Hungary has signed an agreement with German defense manufacturer Diehl to supply IRIS-T short-range air-to-air missiles for its Gripen fighters.
Defense development commissioner Gáspár Maróth said that the purchase of the new missiles with the upcoming Gripen upgrade would raise the aircraft to the highest standards of modern aviation.
The IRIS-T missile system has a pronounced angular deviation feature, allowing pilots to hit enemy aircraft and other targets flying on the sides and behind the Gripen. It also possesses high maneuverability because of its thrust vector steering and conventional aerodynamic steering.
Maróth added that the infrared self-guided missile can be used in the most difficult air strike situations even under heavy overload – a capability that the existing Sidewinder missile does not have.

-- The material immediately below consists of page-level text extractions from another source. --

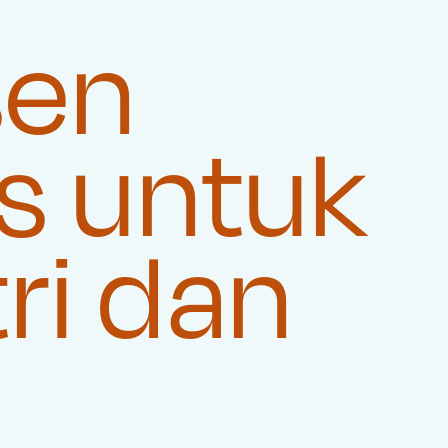
sen
s untuk
ri dan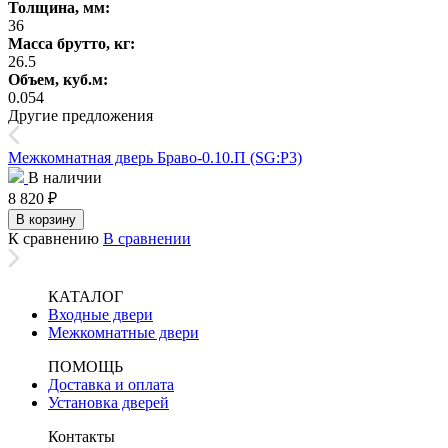
Толщина, мм:
36
Масса брутто, кг:
26.5
Объем, куб.м:
0.054
Другие предложения
Межкомнатная дверь Браво-0.10.П (SG:P3)
В наличии
8 820
₽
В корзину
К сравнению
В сравнении
КАТАЛОГ
Входные двери
Межкомнатные двери
ПОМОЩЬ
Доставка и оплата
Установка дверей
Контакты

Aside from acquiring IRIS-T short-range anti-aircraft missiles, Hungary plans to develop beyond-visual-range missiles and other air-to-ground weapon systems.
The IRIS-T Missile
Considered the most advanced in its class, the IRIS-T missile features state-of-the-art electronics and improved maneuverability. It can be mounted on any aircraft that fires the AIM-9, making it an ideal replacement for the Sidewinder.
The missile utilizes infrared homing, allowing it to track targets by their heat signature. It is also designed to resist electronic countermeasures.
The IRIS-T missile travels at Mach 3 (3,703 kilometers per hour), destroying enemy aircraft with a high-explosive proximity fuse-triggered fragmentation warhead.
The weapon also includes Lock-On Before Launch and Lock-On After Launch features, making it difficult to track and improving its accuracy.